What we are looking for is the rate of change in f(x) "with regards to" the rate of change in x (expressed in terms of x). And in that case the rate of change in x is exactly the same as the rate of change in x. If things are equal they are "1 in regard to each other". So $\frac{dx}{dx} =1$.

Answer 5

It also means that the slope of the line $y=x$ is 1.

Answer 6

Differentiation means "The rate of change of a variable with respect to other" or in simple terms how fast one variable is changing when we change another variable. its written as :

$\frac{d}{dx}f(x)$

In Geometry it means the slope of the function at a point on the graph of f(x)=y.

Thus if we differentiate $f(x)=x$ with respect to $x$ itself, we get $1$. That's because if we increase $x$ by 1, $f(x)$ also gets increased by $1$. Hence for every change in $x$, we get equivalent amount of change in $f(x)=x$. Hence the rate of change is always $1$.

Hope I didn't confuse you.

Answer 7

You say "if there's no change in any function wrt itself then then why[...]" but there is a change in the function with respect to $x$.

What you are trying to understand, always, when you take the derivative is how the value of the function changes when you change the value of the variable $x$.

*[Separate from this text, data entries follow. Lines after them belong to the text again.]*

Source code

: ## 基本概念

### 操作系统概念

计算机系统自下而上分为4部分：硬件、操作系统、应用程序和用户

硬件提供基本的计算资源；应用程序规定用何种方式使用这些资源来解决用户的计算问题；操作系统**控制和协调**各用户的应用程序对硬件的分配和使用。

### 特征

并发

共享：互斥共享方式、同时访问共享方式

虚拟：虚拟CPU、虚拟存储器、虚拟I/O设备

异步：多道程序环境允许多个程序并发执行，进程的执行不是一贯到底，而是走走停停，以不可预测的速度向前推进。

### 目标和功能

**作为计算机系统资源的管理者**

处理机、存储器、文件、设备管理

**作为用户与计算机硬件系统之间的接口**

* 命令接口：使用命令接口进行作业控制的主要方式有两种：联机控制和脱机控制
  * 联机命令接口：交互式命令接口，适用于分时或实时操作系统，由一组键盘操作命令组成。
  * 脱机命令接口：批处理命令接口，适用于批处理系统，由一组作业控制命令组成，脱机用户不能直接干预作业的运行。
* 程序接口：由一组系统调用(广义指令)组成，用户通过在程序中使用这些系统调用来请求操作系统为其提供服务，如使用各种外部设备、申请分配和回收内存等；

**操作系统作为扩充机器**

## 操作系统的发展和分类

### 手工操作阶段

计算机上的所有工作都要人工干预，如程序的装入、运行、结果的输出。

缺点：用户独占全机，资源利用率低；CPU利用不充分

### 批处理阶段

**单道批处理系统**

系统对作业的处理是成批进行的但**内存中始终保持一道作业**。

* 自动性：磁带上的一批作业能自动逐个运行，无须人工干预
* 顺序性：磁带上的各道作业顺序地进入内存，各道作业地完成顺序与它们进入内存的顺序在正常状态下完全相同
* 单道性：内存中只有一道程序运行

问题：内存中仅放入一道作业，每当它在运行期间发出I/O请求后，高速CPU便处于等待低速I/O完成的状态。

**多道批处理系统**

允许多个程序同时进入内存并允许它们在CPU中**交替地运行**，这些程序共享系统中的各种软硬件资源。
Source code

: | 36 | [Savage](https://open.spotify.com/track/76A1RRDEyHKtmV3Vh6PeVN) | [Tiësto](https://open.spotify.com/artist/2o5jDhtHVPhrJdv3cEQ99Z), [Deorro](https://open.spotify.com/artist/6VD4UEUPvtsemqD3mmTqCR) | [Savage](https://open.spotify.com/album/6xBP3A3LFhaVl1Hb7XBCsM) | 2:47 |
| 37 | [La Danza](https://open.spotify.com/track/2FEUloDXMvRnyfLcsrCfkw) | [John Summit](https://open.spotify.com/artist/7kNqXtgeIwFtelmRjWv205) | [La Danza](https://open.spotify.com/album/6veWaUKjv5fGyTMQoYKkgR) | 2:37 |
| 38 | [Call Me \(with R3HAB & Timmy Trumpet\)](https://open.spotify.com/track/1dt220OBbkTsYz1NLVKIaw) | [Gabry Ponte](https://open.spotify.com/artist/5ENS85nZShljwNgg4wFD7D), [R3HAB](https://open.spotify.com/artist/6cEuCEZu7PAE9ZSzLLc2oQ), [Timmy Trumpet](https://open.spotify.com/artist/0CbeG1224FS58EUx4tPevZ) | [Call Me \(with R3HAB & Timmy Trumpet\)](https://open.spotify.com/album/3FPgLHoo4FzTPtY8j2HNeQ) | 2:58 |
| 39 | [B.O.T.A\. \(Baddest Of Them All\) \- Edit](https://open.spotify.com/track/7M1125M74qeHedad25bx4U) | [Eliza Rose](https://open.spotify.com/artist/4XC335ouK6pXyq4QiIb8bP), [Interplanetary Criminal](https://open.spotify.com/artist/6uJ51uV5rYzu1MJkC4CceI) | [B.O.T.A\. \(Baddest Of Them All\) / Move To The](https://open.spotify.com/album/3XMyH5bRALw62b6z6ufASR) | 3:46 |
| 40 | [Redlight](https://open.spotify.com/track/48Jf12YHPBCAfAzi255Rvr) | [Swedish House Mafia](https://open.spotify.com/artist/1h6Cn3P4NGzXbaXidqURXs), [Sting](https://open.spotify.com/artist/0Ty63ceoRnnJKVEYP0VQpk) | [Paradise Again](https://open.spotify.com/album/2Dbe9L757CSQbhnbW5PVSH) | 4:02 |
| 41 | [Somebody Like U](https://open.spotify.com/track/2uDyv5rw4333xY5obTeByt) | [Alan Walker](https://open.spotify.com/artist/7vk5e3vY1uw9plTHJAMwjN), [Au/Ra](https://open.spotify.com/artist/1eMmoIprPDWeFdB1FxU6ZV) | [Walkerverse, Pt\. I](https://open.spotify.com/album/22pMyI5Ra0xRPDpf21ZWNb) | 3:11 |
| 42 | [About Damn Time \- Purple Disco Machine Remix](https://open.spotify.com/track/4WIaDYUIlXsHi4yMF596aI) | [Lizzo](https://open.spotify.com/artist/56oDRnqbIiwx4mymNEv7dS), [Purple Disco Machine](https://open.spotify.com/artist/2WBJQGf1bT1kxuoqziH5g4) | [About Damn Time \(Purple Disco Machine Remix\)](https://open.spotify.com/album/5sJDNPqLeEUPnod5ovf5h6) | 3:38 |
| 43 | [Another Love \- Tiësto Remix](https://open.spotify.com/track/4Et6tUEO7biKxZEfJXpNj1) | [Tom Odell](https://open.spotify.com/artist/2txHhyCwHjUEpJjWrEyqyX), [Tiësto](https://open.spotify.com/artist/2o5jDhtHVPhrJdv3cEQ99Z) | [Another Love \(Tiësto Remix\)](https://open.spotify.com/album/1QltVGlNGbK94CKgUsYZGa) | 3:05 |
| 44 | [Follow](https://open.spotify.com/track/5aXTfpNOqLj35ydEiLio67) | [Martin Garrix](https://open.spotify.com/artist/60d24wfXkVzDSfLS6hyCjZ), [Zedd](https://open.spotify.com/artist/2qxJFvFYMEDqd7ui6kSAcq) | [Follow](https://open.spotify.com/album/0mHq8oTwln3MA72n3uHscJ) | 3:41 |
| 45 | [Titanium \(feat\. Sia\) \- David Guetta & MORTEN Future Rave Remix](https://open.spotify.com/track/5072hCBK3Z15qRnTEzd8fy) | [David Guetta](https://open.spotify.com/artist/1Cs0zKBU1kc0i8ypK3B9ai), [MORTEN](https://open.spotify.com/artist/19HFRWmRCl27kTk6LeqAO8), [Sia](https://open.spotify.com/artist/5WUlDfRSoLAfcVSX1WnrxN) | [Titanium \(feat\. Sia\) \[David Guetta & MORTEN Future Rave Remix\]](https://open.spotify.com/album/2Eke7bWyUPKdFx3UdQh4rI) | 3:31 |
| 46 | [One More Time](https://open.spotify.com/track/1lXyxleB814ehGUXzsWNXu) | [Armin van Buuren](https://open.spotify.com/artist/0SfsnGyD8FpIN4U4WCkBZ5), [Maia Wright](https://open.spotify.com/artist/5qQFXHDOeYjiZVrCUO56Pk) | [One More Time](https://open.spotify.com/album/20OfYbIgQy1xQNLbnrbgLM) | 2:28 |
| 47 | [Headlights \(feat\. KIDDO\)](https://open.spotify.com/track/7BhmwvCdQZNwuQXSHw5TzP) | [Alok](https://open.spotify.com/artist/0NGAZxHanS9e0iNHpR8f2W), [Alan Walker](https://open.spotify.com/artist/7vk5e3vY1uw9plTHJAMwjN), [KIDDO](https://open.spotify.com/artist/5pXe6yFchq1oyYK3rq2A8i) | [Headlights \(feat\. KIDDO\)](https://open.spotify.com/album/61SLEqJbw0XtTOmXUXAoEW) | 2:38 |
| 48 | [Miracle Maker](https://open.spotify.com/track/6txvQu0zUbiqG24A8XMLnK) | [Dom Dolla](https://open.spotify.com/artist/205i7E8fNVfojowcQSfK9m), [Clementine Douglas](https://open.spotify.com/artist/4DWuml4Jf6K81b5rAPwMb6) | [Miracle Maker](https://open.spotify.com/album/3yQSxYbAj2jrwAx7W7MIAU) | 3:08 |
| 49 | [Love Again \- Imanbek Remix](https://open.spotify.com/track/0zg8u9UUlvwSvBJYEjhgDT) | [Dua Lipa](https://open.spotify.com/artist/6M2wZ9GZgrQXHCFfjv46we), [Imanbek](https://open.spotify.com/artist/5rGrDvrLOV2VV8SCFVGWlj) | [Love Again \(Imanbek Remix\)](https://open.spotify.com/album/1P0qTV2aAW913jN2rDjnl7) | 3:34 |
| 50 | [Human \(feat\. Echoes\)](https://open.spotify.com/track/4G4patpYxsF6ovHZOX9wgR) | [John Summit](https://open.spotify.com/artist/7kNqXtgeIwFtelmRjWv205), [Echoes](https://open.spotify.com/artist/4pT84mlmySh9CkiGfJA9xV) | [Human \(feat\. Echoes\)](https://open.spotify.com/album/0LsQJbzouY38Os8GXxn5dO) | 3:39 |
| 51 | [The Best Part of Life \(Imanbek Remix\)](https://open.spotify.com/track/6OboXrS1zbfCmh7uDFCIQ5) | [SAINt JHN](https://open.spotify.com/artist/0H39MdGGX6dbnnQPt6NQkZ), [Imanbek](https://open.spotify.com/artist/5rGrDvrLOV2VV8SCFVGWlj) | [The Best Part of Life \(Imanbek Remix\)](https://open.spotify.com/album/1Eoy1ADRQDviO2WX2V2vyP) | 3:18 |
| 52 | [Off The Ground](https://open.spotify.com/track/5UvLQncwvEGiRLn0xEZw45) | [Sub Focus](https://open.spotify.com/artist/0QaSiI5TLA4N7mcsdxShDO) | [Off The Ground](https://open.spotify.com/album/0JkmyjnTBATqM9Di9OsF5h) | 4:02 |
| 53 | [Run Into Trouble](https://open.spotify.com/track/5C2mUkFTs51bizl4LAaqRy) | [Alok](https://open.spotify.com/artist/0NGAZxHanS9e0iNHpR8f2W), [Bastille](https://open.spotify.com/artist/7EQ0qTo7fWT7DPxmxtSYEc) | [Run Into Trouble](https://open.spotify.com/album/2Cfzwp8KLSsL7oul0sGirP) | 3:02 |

When you take $x= 2$ then the value of the function is $2$ when you change the value of the variable $x$ from $2$ to $3$ then the value of the function also changes from $2$ to $3$.

The value of the function changes when you change the value of the variable. Thus the derivative is non-zero, and more specifically $1$ as the value of the function changes in exactly the same way as the variable.